**Requirement**.
What lines in the material hold the string "curare"? Return every one of them.

[Given data]

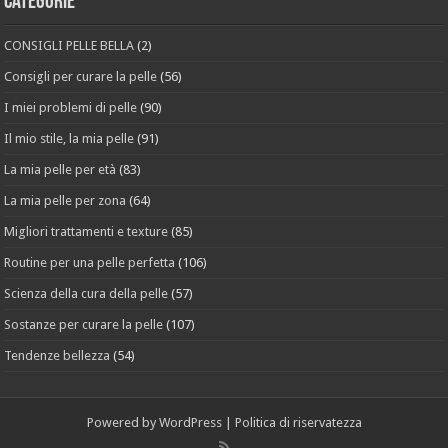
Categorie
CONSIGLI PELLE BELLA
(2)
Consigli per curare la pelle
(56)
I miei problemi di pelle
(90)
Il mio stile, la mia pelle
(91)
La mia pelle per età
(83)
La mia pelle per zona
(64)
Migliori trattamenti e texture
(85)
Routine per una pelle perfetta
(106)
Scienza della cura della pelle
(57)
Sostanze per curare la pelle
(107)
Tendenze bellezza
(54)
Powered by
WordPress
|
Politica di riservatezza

[/Given data]

**Expected output**.
Consigli per curare la pelle
Sostanze per curare la pelle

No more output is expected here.